# Task statement:
Copy each record exactly and skip its pictures.

# Record set:
____

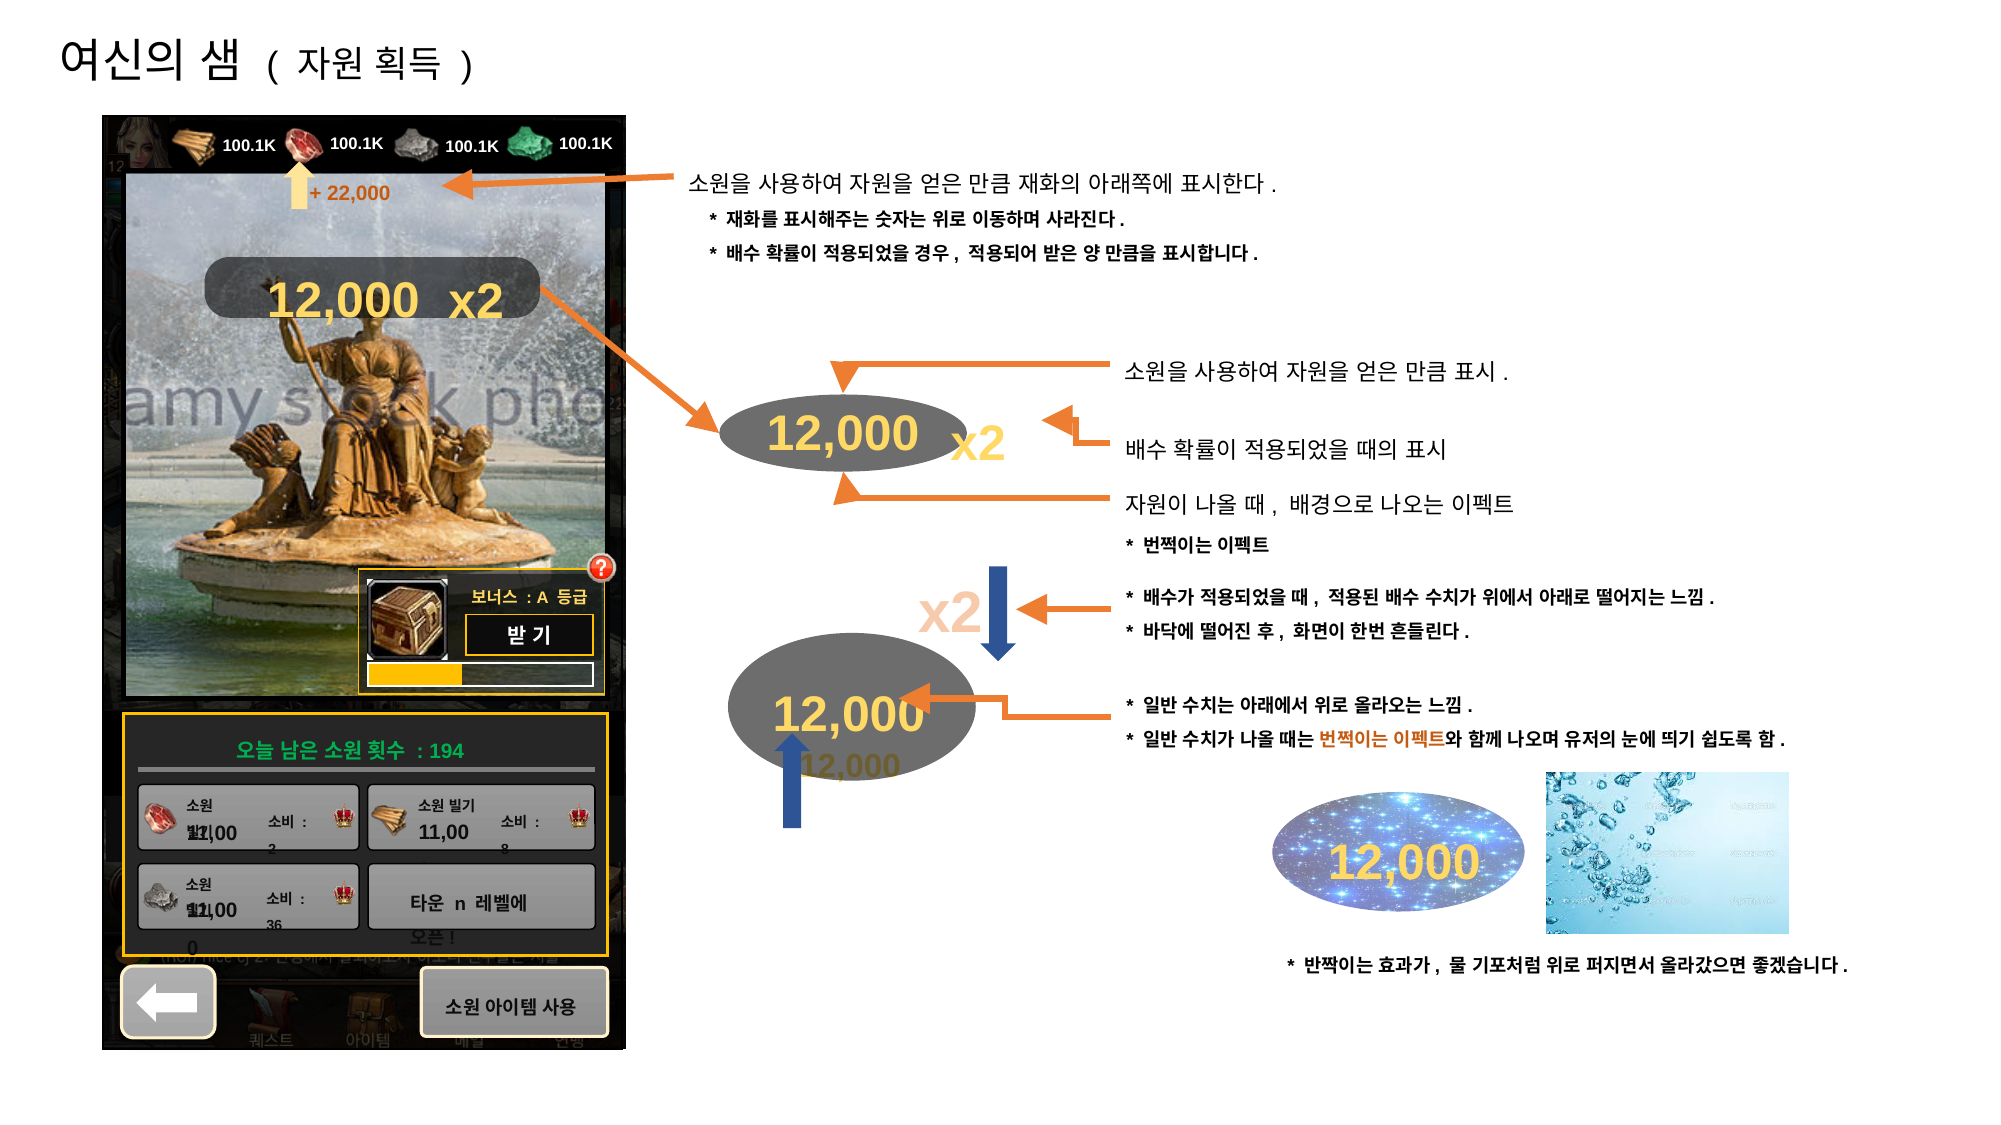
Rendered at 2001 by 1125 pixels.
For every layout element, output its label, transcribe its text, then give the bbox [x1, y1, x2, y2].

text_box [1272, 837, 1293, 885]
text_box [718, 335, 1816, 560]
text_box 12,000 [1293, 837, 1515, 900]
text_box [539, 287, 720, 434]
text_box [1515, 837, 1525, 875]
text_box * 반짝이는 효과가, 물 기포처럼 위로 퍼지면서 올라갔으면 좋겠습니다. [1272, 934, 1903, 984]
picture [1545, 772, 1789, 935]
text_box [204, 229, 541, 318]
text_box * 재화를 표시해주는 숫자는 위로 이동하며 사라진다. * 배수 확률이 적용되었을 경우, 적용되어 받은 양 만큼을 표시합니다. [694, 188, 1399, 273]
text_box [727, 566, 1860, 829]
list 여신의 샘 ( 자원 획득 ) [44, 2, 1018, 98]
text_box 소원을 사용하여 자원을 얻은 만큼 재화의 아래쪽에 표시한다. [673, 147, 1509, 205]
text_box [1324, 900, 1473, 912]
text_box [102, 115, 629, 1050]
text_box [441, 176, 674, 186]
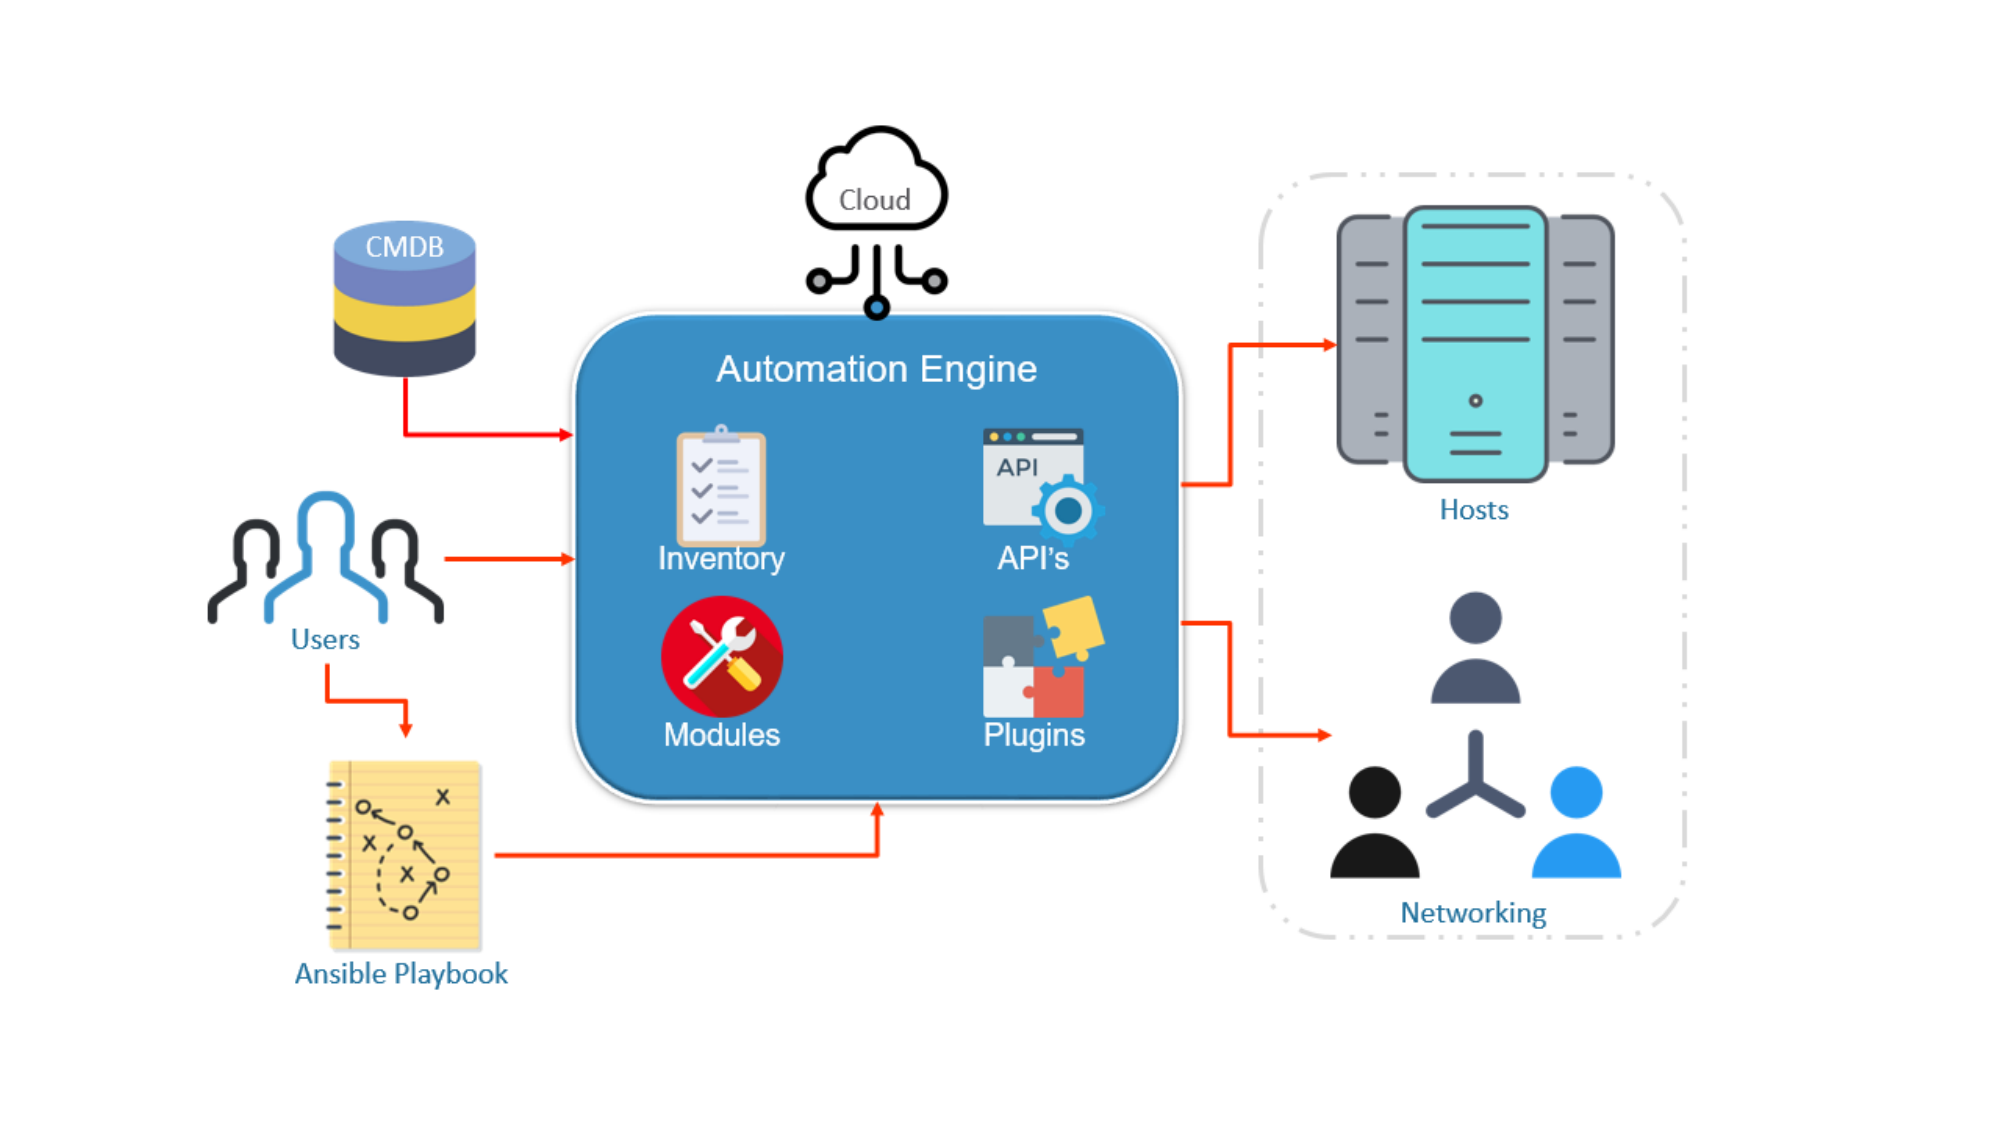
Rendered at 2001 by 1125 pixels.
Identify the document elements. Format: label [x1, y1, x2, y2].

____

# Answer:
Rendered at 2001 by 1125 pixels.
For every layout element, output its label, transcribe its text, then give the bbox [x1, y1, x2, y2].

text_box [1272, 837, 1293, 885]
text_box [718, 335, 1816, 560]
text_box 12,000 [1293, 837, 1515, 900]
text_box [539, 287, 720, 434]
text_box [1515, 837, 1525, 875]
text_box * 반짝이는 효과가, 물 기포처럼 위로 퍼지면서 올라갔으면 좋겠습니다. [1272, 934, 1903, 984]
picture [1545, 772, 1789, 935]
text_box [204, 229, 541, 318]
text_box * 재화를 표시해주는 숫자는 위로 이동하며 사라진다. * 배수 확률이 적용되었을 경우, 적용되어 받은 양 만큼을 표시합니다. [694, 188, 1399, 273]
text_box [727, 566, 1860, 829]
list 여신의 샘 ( 자원 획득 ) [44, 2, 1018, 98]
text_box 소원을 사용하여 자원을 얻은 만큼 재화의 아래쪽에 표시한다. [673, 147, 1509, 205]
text_box [1324, 900, 1473, 912]
text_box [102, 115, 629, 1050]
text_box [441, 176, 674, 186]
Rendered at 2001 by 1125 pixels.
Identify the document elements. Format: label [x1, y1, x2, y2].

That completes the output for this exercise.